**Source text**.

Content starts

The fourth government of Miguel Sanz was formed on 17 August 2007, following the latter's election as President of the Government of Navarre by the Parliament of Navarre on 11 August and his swearing-in on 16 August, as a result of Navarrese People's Union (UPN) emerging as the largest parliamentary force at the 2007 Navarrese regional election and forming an alliance together with the Convergence of Democrats of Navarre (CDN). It succeeded the third Sanz government and was the Government of Navarre from 17 August 2007 to 2 July 2011, a total of  days, or .

Until 2009, the cabinet comprised members of UPN and CDN, as well as a number of independents proposed by the former party. On 28 September 2009, Sanz expelled the two CDN members from the cabinet—effective from 1 October—over discrepancies between the two parties in relation with a reform of the Basque language law.

Investiture

Cabinet changes
Sanz's fourth government saw a number of cabinet changes during its tenure:
On 28 September 2009, Miguel Sanz announced the dismissal of the two CDN ministers from the government, over discrepancies between the two parties in relation with a reform of the Basque language law. This was effective from 1 October, when Alberto Catalán (Institutional Relations and Spokesperson of the Government) and Amelia Salanueva (Local Administration) assumed the portfolios of Education and of Housing and Territory Planning, respectively.

Content ends

**Instructions for the task**. According to the text on Miguel Sanz's fourth government, why did Sanz expel the two CDN members from the cabinet? Answer in one to three sentences.

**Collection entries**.
Content starts

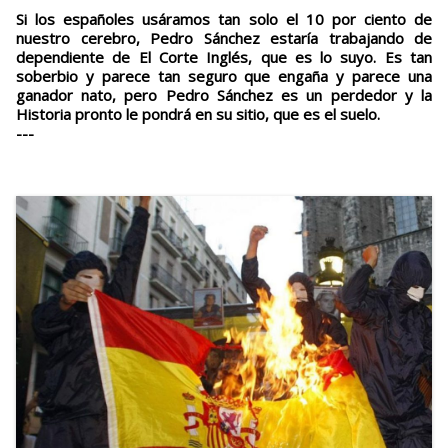
Si los españoles usáramos tan solo el 10 por ciento de
nuestro cerebro, Pedro Sánchez estaría trabajando de
dependiente de El Corte Inglés, que es lo suyo. Es tan
soberbio y parece tan seguro que engaña y parece una
ganador nato, pero Pedro Sánchez es un perdedor y la
Historia pronto le pondrá en su sitio, que es el suelo.
---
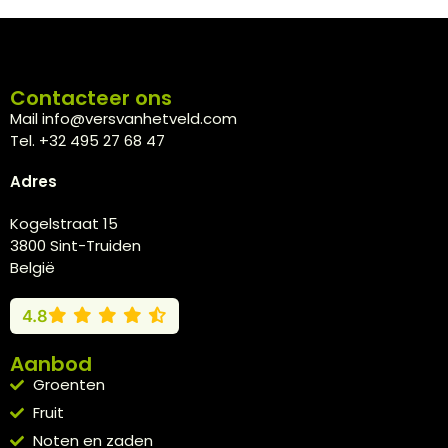
Contacteer ons
Mail info@versvanhetveld.com
Tel. +32 495 27 68 47
Adres
Kogelstraat 15
3800 Sint-Truiden
België
4.8
Aanbod
Groenten
Fruit
Noten en zaden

Content ends

**Result of the task**. Sanz expelled the two CDN members because UPN and CDN disagreed over a reform of the Basque language law. He announced the dismissal on 28 September 2009, and it took effect on 1 October.